No, I didn't save up my pop bottles and buy yet another kayak. I bought a raffle ticket at Paddlefest in Ladysmith. Bernie and I returned to the Beach House that Sunday May 15, only to get a phone call saying that we had won the raffle prize of a kayak.
The next weekend we went up to Sealegs Kayaking on Transit Beach to pick up our prize. It turned out to be a MiniTripper -- a new design from Jackson Kayaks. It's a recreational boat, a smaller and lighter version of their DayTripper. It's something like a cross between a canoe and a kayak with its wide-open cockpit. Here's a photo of a kid in the MiniTripper from the Jackson Kayaks website, with what appears to be his dad in a DayTripper behind him.
A couple of times this summer, I've taken the MiniTripper out in the sheltered waters of Cadboro Bay. These short test runs have worked very well, though I'm heavier than the recommended maximum weight for this model. At five foot one, I'm not really taller than the kids expected to paddle the MiniTripper. Until I can get our friends Sophie and Mark, or Jeffrey and Thomas, or Erican and John, to try it out, I'll be our test paddler.
The MiniTripper is a convenient size at a bit over 9 feet long and 23 inches wide. It's a very portable 27 pounds, even with a reinforcing bar in the keel. I have no trouble carrying it a few hundred yards. Two kids could carry it to the beach easily, by the handles at bow and stern, or one kid dragging it along the ground. Parents, be aware of this portable quality: it's possible for an un-supervised child to get this boat to water without assistance!
Once on the water, I find the MiniTripper is a nice, simple ride. It's quiet enough that I was able to surprise a river otter today. It's fast enough that I paddled three kilometres in less than an hour, without breaking sweat or getting tired.
I find it less stable than the Lagoon from AdvancedElements (which is 34 inches wide), but with a bit more glide. I'd recommend doing some deliberate tipping over sideways in safe conditions, to get used to how the MiniTripper responds to the paddler leaning. You can even edge this boat a little! But you can't edge it up on its side like Bernie can a Pamlico 100, which is ten feet long and 30 inches wide. That's because the MiniTripper is a very shallow boat. There's not a lot of height above water here! It's a terrific experience to paddle a kayak with a cockpit rim that's lower than my elbows and knees. But then, this boat is designed for small people.

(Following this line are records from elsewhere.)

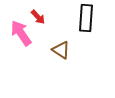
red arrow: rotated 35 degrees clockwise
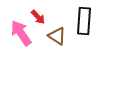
black rectangle: moved 2 px left, 3 px down
brown triangle: moved 4 px left, 14 px up
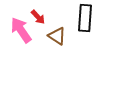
black rectangle: moved 1 px right, 3 px up
pink arrow: moved 3 px up
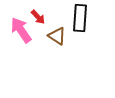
black rectangle: moved 5 px left
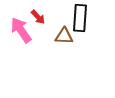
brown triangle: moved 7 px right; rotated 30 degrees counterclockwise
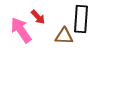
black rectangle: moved 1 px right, 1 px down
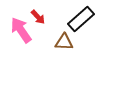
black rectangle: rotated 44 degrees clockwise
brown triangle: moved 6 px down
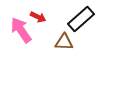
red arrow: rotated 21 degrees counterclockwise
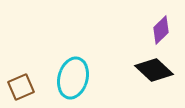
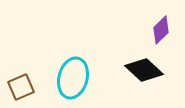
black diamond: moved 10 px left
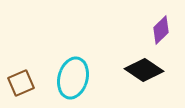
black diamond: rotated 9 degrees counterclockwise
brown square: moved 4 px up
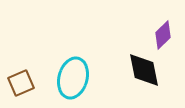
purple diamond: moved 2 px right, 5 px down
black diamond: rotated 45 degrees clockwise
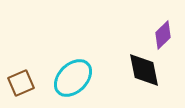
cyan ellipse: rotated 30 degrees clockwise
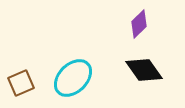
purple diamond: moved 24 px left, 11 px up
black diamond: rotated 24 degrees counterclockwise
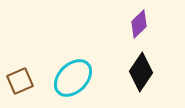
black diamond: moved 3 px left, 2 px down; rotated 69 degrees clockwise
brown square: moved 1 px left, 2 px up
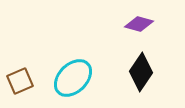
purple diamond: rotated 60 degrees clockwise
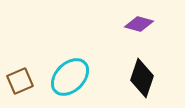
black diamond: moved 1 px right, 6 px down; rotated 15 degrees counterclockwise
cyan ellipse: moved 3 px left, 1 px up
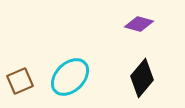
black diamond: rotated 21 degrees clockwise
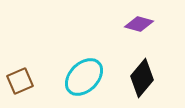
cyan ellipse: moved 14 px right
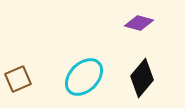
purple diamond: moved 1 px up
brown square: moved 2 px left, 2 px up
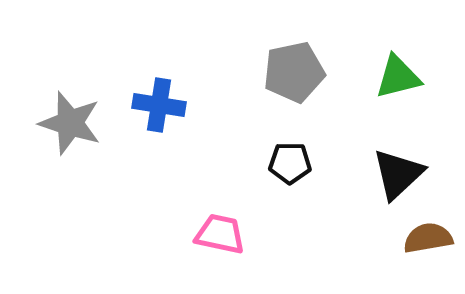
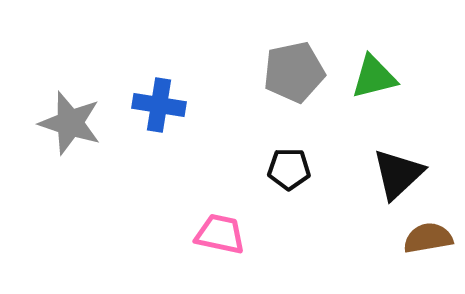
green triangle: moved 24 px left
black pentagon: moved 1 px left, 6 px down
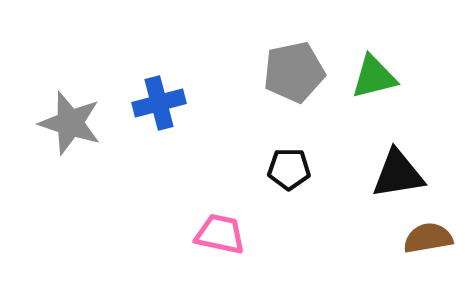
blue cross: moved 2 px up; rotated 24 degrees counterclockwise
black triangle: rotated 34 degrees clockwise
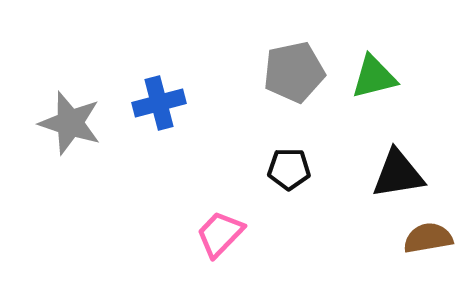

I like the open cockpit for the easy-in, easy-out feel. The open cockpit means a lot of water can drip off the paddle blades onto the paddler's legs and feet. There's plenty of room for two small people to ride, with a dog or some watertoys behind the paddler. I could easily imagine this boat being used by two or three swimming kids climbing in and out, rolling it over, and having noisy fun at a shallow beach. There's minimal flotation in the MiniTripper. Two blocks of closed-cell foam in the bow and stern are it, with no bulkheads.
My verdict: the MiniTripper feels like a fun boat for paddling flat water in sheltered places. A paddler around five feet tall can handle it easily. The Jackson Kayaks website claims that a three-year-old weighing forty pounds can paddle this boat. Having seen what Erica and John could do at age seven and five, I can believe that's possible.